■ **Work to be completed**:
Each record that follows should be duplicated exactly, except for its pictures.

■ **Pixel coordinate listings**:

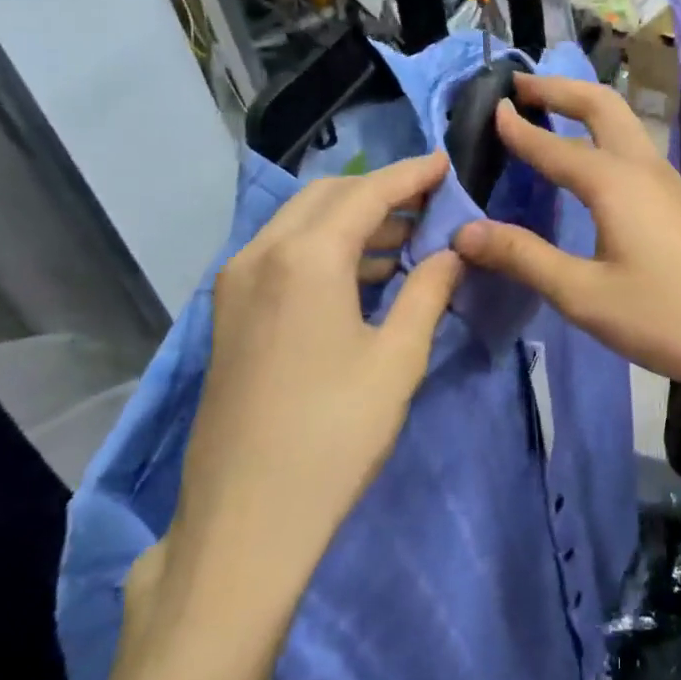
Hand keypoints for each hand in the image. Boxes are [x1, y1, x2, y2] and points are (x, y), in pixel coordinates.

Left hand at [159, 153, 462, 635]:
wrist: (246, 518)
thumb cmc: (335, 434)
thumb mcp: (398, 359)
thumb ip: (428, 291)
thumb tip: (451, 253)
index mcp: (305, 257)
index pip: (367, 193)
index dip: (411, 174)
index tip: (445, 161)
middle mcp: (261, 254)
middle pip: (326, 197)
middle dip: (380, 190)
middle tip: (430, 201)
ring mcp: (236, 284)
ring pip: (299, 224)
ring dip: (352, 220)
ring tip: (406, 237)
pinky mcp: (229, 314)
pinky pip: (281, 255)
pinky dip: (325, 248)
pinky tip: (362, 275)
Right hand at [451, 75, 680, 405]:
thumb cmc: (666, 317)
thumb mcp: (584, 295)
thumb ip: (524, 258)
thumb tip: (464, 232)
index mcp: (616, 184)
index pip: (555, 146)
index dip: (519, 129)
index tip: (489, 109)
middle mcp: (645, 170)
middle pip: (602, 107)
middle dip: (560, 90)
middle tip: (520, 87)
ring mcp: (671, 185)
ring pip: (625, 126)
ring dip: (586, 109)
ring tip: (552, 114)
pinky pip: (636, 153)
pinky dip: (605, 138)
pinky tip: (594, 168)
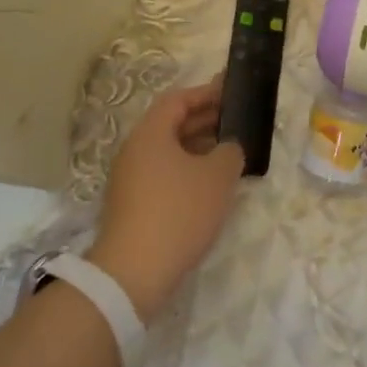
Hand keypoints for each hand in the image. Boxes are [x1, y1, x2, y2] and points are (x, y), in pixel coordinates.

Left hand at [88, 79, 244, 321]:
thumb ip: (231, 151)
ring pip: (168, 152)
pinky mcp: (132, 206)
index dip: (206, 93)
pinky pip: (164, 175)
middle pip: (171, 124)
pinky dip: (188, 171)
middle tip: (237, 122)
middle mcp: (134, 151)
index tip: (232, 93)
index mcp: (150, 134)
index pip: (178, 100)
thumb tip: (229, 148)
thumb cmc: (179, 212)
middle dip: (205, 120)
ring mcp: (130, 180)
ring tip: (230, 154)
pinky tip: (210, 186)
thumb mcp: (218, 176)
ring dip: (199, 148)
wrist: (134, 272)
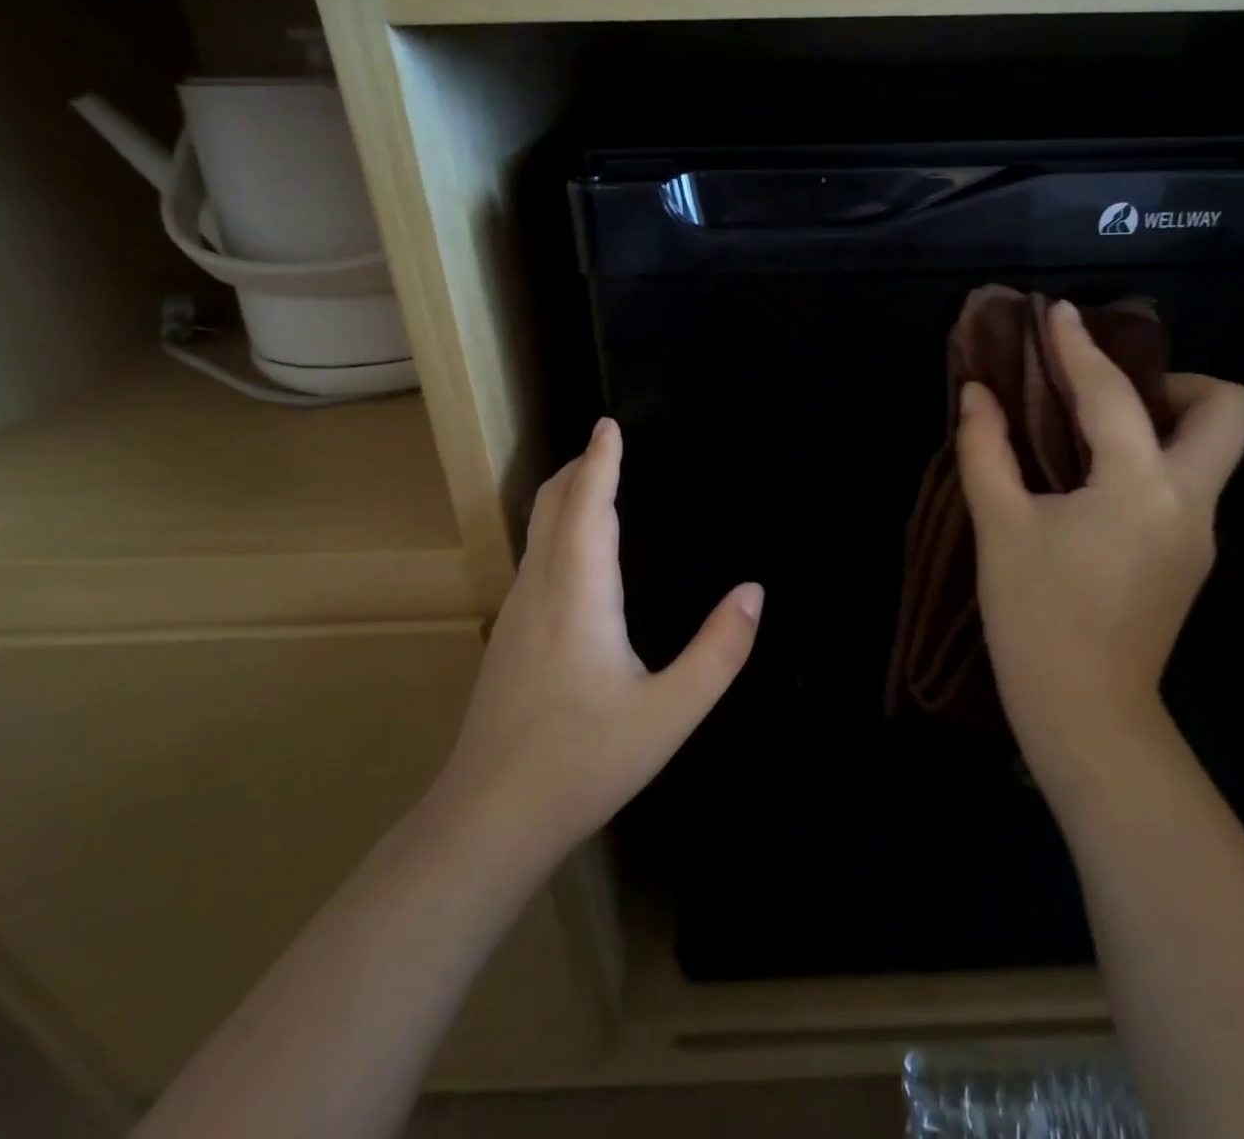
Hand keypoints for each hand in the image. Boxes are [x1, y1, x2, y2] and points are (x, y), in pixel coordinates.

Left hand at [435, 418, 761, 868]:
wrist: (489, 819)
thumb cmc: (583, 761)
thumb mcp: (669, 712)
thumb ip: (719, 651)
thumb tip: (754, 591)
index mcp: (578, 594)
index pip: (588, 506)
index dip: (600, 462)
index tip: (608, 424)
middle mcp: (540, 590)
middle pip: (551, 507)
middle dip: (578, 468)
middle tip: (608, 445)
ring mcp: (517, 614)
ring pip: (537, 533)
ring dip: (566, 496)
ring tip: (596, 484)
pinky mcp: (509, 638)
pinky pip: (535, 558)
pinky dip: (558, 529)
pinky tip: (578, 554)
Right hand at [957, 299, 1243, 815]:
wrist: (1085, 714)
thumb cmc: (1036, 616)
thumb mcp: (1000, 526)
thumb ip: (986, 449)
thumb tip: (976, 394)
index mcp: (1140, 486)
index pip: (1113, 394)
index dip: (1080, 346)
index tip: (1058, 313)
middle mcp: (1189, 500)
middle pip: (1230, 410)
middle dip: (1178, 382)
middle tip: (1109, 394)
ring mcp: (1198, 533)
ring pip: (1211, 450)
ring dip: (1161, 422)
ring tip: (1089, 433)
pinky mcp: (1188, 559)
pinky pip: (1184, 485)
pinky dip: (1148, 462)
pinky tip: (1092, 485)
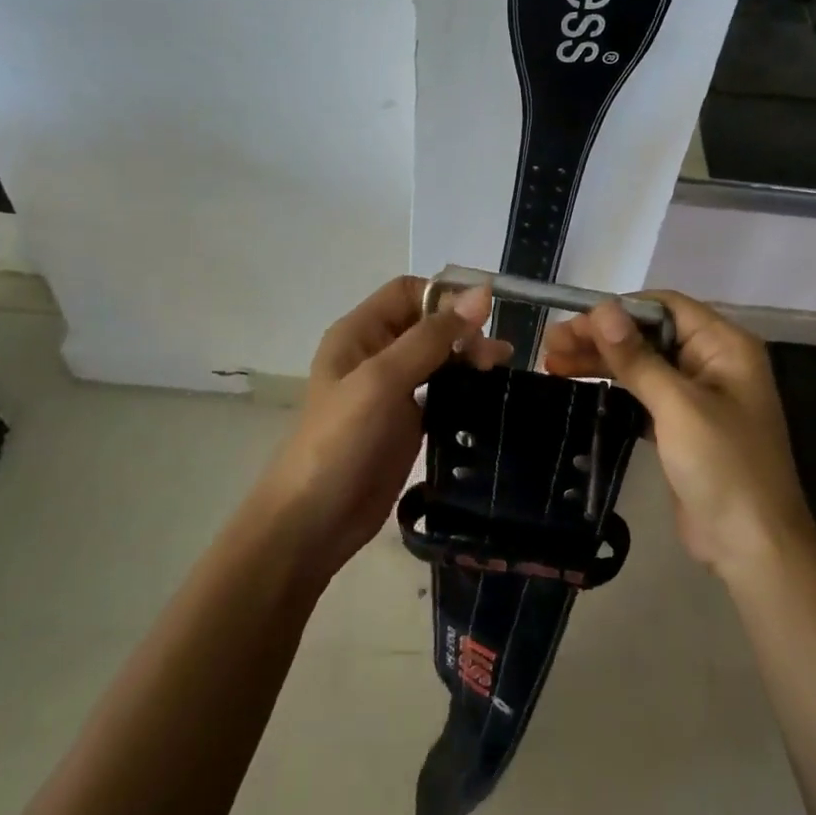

■ **Solution to this task**:
Hand keypoints for each hand in the image. Boxes are [x1, y1, x2, y2] and points are (x, y), in pixel coordinates.

Left hand at [159, 153, 462, 635]:
wrist: (246, 518)
thumb cmc: (335, 434)
thumb mcp: (398, 359)
thumb ip: (428, 291)
thumb tip: (451, 253)
index mcp: (305, 257)
index pip: (367, 193)
index dip: (411, 174)
index tip: (445, 161)
middle mcp: (261, 254)
middle pip: (326, 197)
middle dip: (380, 190)
middle tip: (430, 201)
ring mcp: (236, 284)
ring pip: (299, 224)
ring dip: (352, 220)
ring tip: (406, 237)
pinky mcp: (229, 314)
pinky pip: (281, 255)
pinky dip: (325, 248)
pinky tip: (362, 275)
Right hand at [451, 75, 680, 405]:
thumb cmc: (666, 317)
thumb mcp: (584, 295)
thumb ip: (524, 258)
thumb tip: (464, 232)
index mcp: (616, 184)
index pip: (555, 146)
index dip: (519, 129)
index tip: (489, 109)
middle mcp: (645, 170)
middle pip: (602, 107)
middle dip: (560, 90)
middle tip: (520, 87)
ring mcp: (671, 185)
ring pip: (625, 126)
ring dip: (586, 109)
ring tip: (552, 114)
pinky pip: (636, 153)
pinky dip: (605, 138)
pinky tip: (594, 168)
Hand keypoints for each hand in the image. Boxes are [x1, y1, x2, y2] and points are (x, y), in pixel coordinates.

Left hand at [88, 79, 244, 321]:
thumb ip: (231, 151)
ring pip: (168, 152)
pinky mcp: (132, 206)
index dip: (206, 93)
pinky pip: (164, 175)
middle pip: (171, 124)
pinky dip: (188, 171)
middle tip: (237, 122)
middle mcp: (134, 151)
index tip: (232, 93)
index mcp: (150, 134)
index pip: (178, 100)
thumb tip: (229, 148)
thumb cmc: (179, 212)
middle dip: (205, 120)
ring mcp: (130, 180)
ring tip: (230, 154)
pinky tip: (210, 186)
thumb mcp: (218, 176)
ring dip: (199, 148)
wrist: (134, 272)
Hand keypoints for each hand in the image. Boxes are [x1, y1, x2, y2] and points are (x, y), in pixel coordinates.

Left hand at [435, 418, 761, 868]:
wrist: (489, 819)
thumb cmc: (583, 761)
thumb mcp: (669, 712)
thumb ip: (719, 651)
thumb tip: (754, 591)
index mcp: (578, 594)
index pip: (588, 506)
index dip: (600, 462)
index tip: (608, 424)
middle mcp: (540, 590)
middle pip: (551, 507)
middle dip: (578, 468)
middle tip: (608, 445)
ring mcp: (517, 614)
ring pip: (537, 533)
ring dip: (566, 496)
ring tip: (596, 484)
pinky mcp: (509, 638)
pinky pip: (535, 558)
pinky dip: (558, 529)
pinky tip: (578, 554)
Right hand at [957, 299, 1243, 815]:
wrist: (1085, 714)
thumb cmc: (1036, 616)
thumb mcp: (1000, 526)
thumb ip: (986, 449)
thumb tip: (976, 394)
index mcp: (1140, 486)
index pip: (1113, 394)
index dip: (1080, 346)
index tip: (1058, 313)
middle mcp: (1189, 500)
middle pip: (1230, 410)
middle dip: (1178, 382)
middle tip: (1109, 394)
ring mcp: (1198, 533)
ring pip: (1211, 450)
ring dip: (1161, 422)
ring tip: (1089, 433)
pinky mcp: (1188, 559)
pinky pip: (1184, 485)
pinky dip: (1148, 462)
pinky tip: (1092, 485)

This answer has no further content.